Updated: Jun 10, 2021
We've been at best acquaintances, but this year requires more of us.
My roommate just read me for filth… and I have to share it with others because it hit hard but uplifted me that much more…
Back in the day I needed to know the future to move forward. It was imperative that I prepare for every scenario so that nothing would surprise, devastate, disappoint, or kill me. I remember in the fourth grade going to ZodiacGirlz.com on the school computer and clicking on the crystal ball feature that would answer all my questions and tell me my future. It was reassuring to know that so-and-so liked me and we were going to get married one day! Now, at 26 years old, having just finished my Master’s thesis and jumping into a new year with new and unknown opportunities… I wish I was that little girl again who could lean on that crystal ball.

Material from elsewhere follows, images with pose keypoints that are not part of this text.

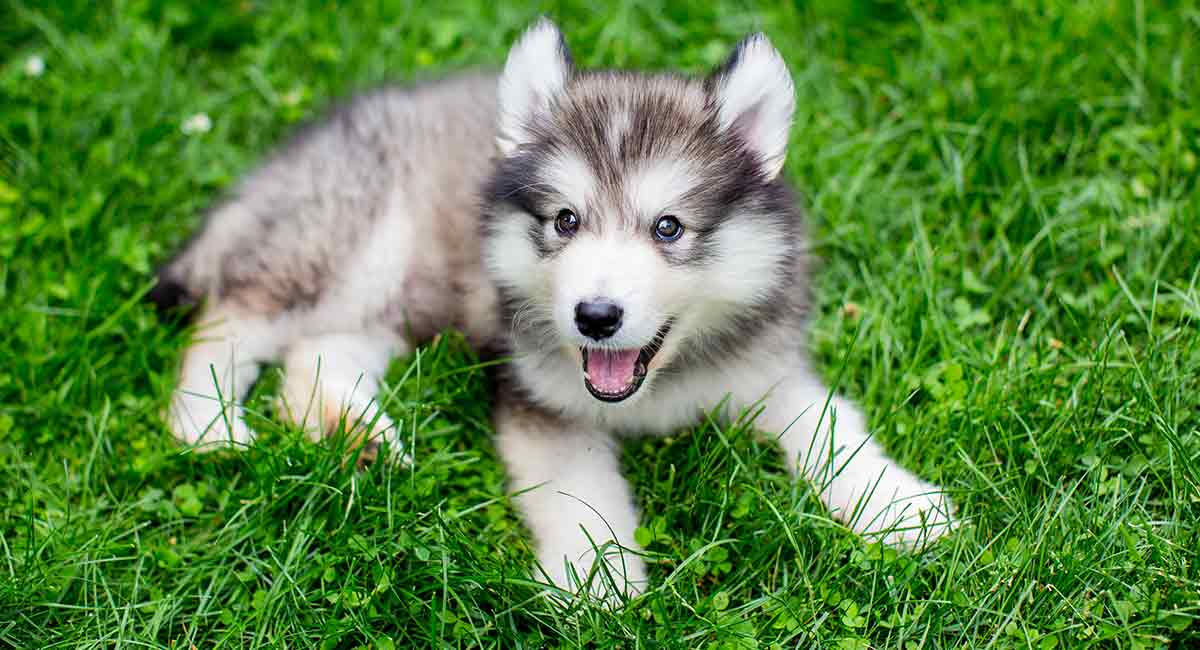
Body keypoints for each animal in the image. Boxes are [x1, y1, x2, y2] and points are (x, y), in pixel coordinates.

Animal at [152, 17, 955, 599]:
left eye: (669, 228)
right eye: (565, 220)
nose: (595, 317)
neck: (657, 391)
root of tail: (280, 163)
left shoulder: (767, 368)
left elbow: (829, 424)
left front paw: (897, 505)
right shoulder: (542, 403)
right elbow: (579, 491)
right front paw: (597, 577)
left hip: (400, 297)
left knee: (316, 353)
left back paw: (354, 436)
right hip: (351, 248)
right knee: (233, 319)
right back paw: (209, 424)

I was expressing this to my roommate recently. I told her how frustrated I was and ready to move on to the next stage in my life, pushing past all these unknowns. Now that I have closed the graduate school chapter and began my 6th year living in New York City, it was time for the next thing. Time to make more money, new job, publish books (did I say more money?), financial freedom, spiritual awakenings, succeed, succeed, SUCCEED! My roommate had one word for me:
Not my favorite word because it usually means one of two things: Sit and wait or work in faithand I need practice in both…
My roommate shared her experience of what it was like to stay present and grounded in patience, while going through her own transitions. She described how she remained at the same frequency no matter the circumstances because she knew that the change she wanted to happen was going to take time. She accepted that it was going to take time to get to where she wanted to be so saw no reason in rushing each step. I didn’t like it, but she was right.

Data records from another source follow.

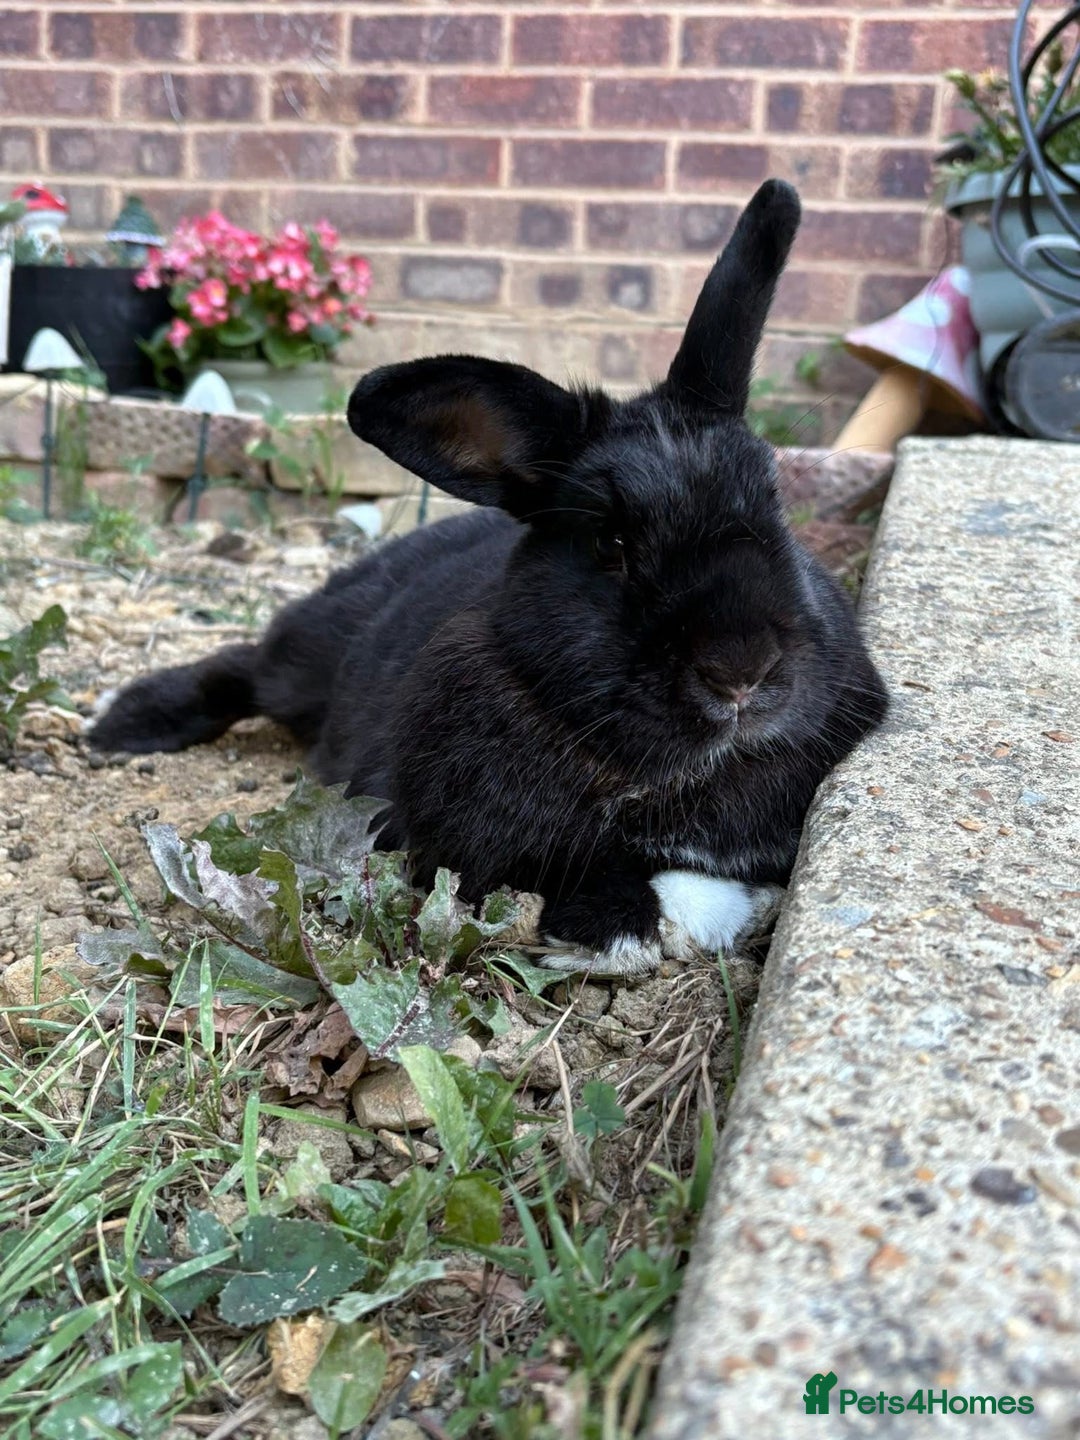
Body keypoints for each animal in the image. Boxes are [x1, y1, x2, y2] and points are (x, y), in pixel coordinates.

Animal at [90, 179, 888, 976]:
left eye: (776, 508)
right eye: (610, 541)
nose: (741, 671)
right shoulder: (462, 849)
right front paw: (645, 925)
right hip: (304, 660)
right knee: (245, 668)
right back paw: (124, 722)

I had to ask myself later, considering the year I had and the transitions ahead, why do I feel the need to rush? After some meditation, I found that I was attacking the future in order to keep myself from embodying the much-needed silence that comes with transitioning into new blessings. I had to remind myself that the future is friendly and the crystal ball I leaned on as little girl is now much bigger and way more reliable. Her name is God.

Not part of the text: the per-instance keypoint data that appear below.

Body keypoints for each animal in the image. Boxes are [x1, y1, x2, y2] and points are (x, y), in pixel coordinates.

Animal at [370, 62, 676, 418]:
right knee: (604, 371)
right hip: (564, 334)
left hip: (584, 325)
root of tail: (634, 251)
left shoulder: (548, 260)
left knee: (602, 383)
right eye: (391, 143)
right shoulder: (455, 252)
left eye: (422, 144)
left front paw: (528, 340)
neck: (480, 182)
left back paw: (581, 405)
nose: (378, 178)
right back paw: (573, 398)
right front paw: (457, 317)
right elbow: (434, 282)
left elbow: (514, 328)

Transitions take time, reflection, action, and most of all patience, whether I like it or not. It is my choice to accept that. I imagine I'll enjoy 2020 much more if I accept that transitions are sacred ellipsis in our journeys that deserve to be nurtured and acknowledged with grace, peace, and joy. That is my hope and this my time to practice it. So, I offer this epiphany to you if you’re also diving into 2020 with questions, transitions, and ambitions for what’s ahead. You got this, no matter the pace.